A confidential communication from the Central Bank of Nigeria (CBN) to a prominent commercial Bank Plc has surfaced, shedding light on a decisive directive issued by the apex bank concerning Naira overdrafts supported by foreign currency deposits.

This directive marks a significant shift in lending practices, disallowing borrowers from employing foreign currency deposits, notably in dollars as collateral to access loans denominated in Naira.

The rationale behind this prohibition stems from the strategic considerations of borrowers aiming to safeguard themselves against potential spikes in foreign currency value.

The leaked document, dated August 17, 2023, and bearing the signature of Mr. Haruna B. Mustafa, the Director of Banking Supervision at the CBN, presents a comprehensive overview of the central bank’s latest supervisory appraisal.

The investigation uncovered that the concerned bank had been extending Naira overdraft facilities underpinned by foreign currency deposits, a practice now explicitly disallowed by the CBN.
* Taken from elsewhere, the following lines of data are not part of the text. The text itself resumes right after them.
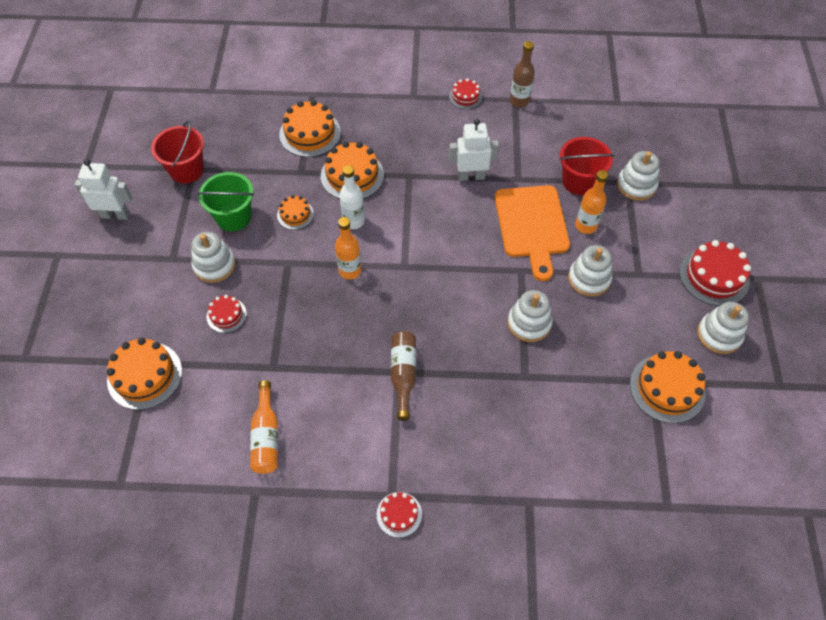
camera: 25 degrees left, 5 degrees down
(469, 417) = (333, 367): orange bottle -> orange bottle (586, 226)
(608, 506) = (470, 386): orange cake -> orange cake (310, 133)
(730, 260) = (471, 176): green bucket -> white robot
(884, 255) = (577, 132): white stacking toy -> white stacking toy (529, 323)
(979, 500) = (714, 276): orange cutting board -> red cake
Highlighting the rationale behind this decision, the CBN’s communication emphasizes that such arrangements introduce the risk of currency misalignment, potentially constricting foreign exchange (FX) liquidity within the market. Consequently, this phenomenon could precipitate scarcity, consequently exerting undue pressure on the nation’s exchange rate.

This strategic stance by the CBN emerges from its genuine apprehensions over currency misalignment, which, if unchecked, could introduce significant financial vulnerabilities to banks.

Interestingly, instead of opting to convert their foreign currency holdings into Naira, certain borrowers have historically favored borrowing in Naira. Their reasoning revolves around the potential disparity between the cost of repurchasing the foreign currency later and the prevailing Naira interest rates. This intriguing practice, however, bears the inherent risk of contributing to speculative activities that can reverberate throughout the exchange rate landscape.

As the ramifications of the leaked CBN letter continue to reverberate, market analysts and financial experts anticipate a dynamic shift in how lending institutions and borrowers navigate the complex interplay between foreign currency assets and Naira-denominated loans. This development could have far-reaching implications for Nigeria’s financial landscape, shaping the trajectory of lending practices and exchange rate stability in the foreseeable future.